Sábado 04 de Julio de 2009
Tegucigalpa. — El secretario general de la Organización de Estados Americanos (OEA), José Miguel Insulza, llegó a Honduras para una serie de consultas con diversos sectores, con miras a buscar una salida a la crisis en la que se encuentra la nación centroamericana. Su presidente constitucional, Manuel Zelaya, fue expulsado por la fuerza del país. Los partidarios del nuevo gobierno de facto realizaron manifestaciones durante todo el día en Tegucigalpa como "recibimiento" al jefe de la OEA. En tanto, la presidenta argentina viajaba anoche a Washington y mañana se trasladaría a Honduras (ver aparte).
Luego de llegar al aeropuerto de la capital hondureña, una de las primeras citas de Insulza fue con los integrantes de la Corte Suprema de Justicia, con quienes charló por más de dos horas. No trascendieron detalles del encuentro.

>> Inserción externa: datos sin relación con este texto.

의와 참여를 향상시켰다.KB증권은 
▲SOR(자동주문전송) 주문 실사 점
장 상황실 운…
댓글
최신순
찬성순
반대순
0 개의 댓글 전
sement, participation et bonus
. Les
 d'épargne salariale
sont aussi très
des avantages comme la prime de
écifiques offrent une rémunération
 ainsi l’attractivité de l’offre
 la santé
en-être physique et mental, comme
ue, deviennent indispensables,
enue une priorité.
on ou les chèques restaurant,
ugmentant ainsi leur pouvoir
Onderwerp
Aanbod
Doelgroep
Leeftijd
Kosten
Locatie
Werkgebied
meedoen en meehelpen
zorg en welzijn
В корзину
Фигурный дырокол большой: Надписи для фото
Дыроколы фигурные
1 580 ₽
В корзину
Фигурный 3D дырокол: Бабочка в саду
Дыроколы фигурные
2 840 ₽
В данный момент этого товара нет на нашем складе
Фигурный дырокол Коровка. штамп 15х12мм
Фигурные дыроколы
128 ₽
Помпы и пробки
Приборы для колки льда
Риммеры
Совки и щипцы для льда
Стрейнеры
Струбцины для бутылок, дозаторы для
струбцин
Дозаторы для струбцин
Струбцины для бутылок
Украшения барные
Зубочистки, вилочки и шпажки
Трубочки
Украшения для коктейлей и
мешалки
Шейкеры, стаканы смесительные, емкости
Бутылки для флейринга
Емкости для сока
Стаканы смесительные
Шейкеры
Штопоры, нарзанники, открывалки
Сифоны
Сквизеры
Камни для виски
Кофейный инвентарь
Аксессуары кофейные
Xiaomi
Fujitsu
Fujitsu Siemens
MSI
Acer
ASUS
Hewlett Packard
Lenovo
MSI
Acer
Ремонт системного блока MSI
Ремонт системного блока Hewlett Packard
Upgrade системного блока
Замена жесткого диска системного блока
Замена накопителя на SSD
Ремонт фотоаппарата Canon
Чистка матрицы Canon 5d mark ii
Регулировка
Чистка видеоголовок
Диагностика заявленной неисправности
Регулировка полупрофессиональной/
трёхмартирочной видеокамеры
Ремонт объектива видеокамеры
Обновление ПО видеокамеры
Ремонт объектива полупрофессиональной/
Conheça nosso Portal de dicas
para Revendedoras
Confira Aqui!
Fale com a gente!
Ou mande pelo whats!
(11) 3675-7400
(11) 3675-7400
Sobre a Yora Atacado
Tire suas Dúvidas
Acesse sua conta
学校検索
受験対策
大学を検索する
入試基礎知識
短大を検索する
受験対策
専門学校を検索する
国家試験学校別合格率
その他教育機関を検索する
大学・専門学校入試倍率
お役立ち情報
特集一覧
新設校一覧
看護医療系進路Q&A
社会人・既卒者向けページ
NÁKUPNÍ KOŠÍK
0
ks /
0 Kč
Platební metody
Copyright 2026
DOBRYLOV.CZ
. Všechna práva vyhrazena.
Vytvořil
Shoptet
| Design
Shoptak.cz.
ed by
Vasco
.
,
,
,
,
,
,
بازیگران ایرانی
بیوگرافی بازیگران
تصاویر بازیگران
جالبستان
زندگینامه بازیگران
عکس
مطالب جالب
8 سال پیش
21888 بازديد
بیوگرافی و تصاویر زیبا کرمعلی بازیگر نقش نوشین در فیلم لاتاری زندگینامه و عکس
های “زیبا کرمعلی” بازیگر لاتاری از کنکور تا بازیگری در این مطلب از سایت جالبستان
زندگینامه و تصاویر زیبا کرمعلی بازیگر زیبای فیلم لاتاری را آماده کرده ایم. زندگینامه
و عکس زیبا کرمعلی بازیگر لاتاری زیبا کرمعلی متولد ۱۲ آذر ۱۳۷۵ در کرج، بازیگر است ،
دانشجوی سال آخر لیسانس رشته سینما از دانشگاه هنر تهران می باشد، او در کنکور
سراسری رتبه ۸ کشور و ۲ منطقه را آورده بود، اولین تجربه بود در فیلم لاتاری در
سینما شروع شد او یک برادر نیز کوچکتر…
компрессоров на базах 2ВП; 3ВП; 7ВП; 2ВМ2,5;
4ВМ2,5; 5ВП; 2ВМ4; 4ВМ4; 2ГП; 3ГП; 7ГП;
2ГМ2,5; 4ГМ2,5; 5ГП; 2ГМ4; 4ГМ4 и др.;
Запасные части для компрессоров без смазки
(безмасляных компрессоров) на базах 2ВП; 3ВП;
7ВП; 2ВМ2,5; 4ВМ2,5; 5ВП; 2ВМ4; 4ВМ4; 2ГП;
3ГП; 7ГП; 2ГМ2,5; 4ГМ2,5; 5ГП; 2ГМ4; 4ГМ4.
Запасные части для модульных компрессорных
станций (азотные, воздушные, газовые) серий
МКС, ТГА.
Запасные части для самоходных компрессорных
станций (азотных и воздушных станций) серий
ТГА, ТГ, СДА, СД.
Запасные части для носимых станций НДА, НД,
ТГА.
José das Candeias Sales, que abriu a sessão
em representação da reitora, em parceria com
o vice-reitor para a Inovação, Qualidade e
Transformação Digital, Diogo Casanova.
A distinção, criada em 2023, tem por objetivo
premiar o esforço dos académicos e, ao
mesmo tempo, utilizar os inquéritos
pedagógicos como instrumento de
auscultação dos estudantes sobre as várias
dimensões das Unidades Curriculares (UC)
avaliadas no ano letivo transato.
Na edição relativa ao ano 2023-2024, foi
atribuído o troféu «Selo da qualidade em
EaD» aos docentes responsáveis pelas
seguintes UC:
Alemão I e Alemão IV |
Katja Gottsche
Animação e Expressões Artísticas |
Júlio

La Corte prohibió el referendo que impulsaba Zelaya y que derivó en la actual crisis. Insulza tenía previsto reunirse anoche con el fiscal general adjunto, Roy David Urtecho, algunos candidatos presidenciales y dirigentes de la izquierda hondureña.
El desarrollo de la agenda del secretario de la OEA en el país centroamericano se mantuvo en secreto. Insulza arribó a Honduras un día antes del anunciado retorno del destituido presidente Manuel Zelaya. Este retrasó su regreso al país para dar un compás de espera al ultimátum de 72 horas que dio la OEA para que se lo restituya en el poder. Las horas previas a la llegada del secretario general de la OEA registraron manifestaciones en las calles de Tegucigalpa de seguidores y opositores de Zelaya.
Insulza no tienen ningún encuentro previsto con el nuevo presidente, Roberto Micheletti, a quien la OEA desconoce como mandatario legítimo.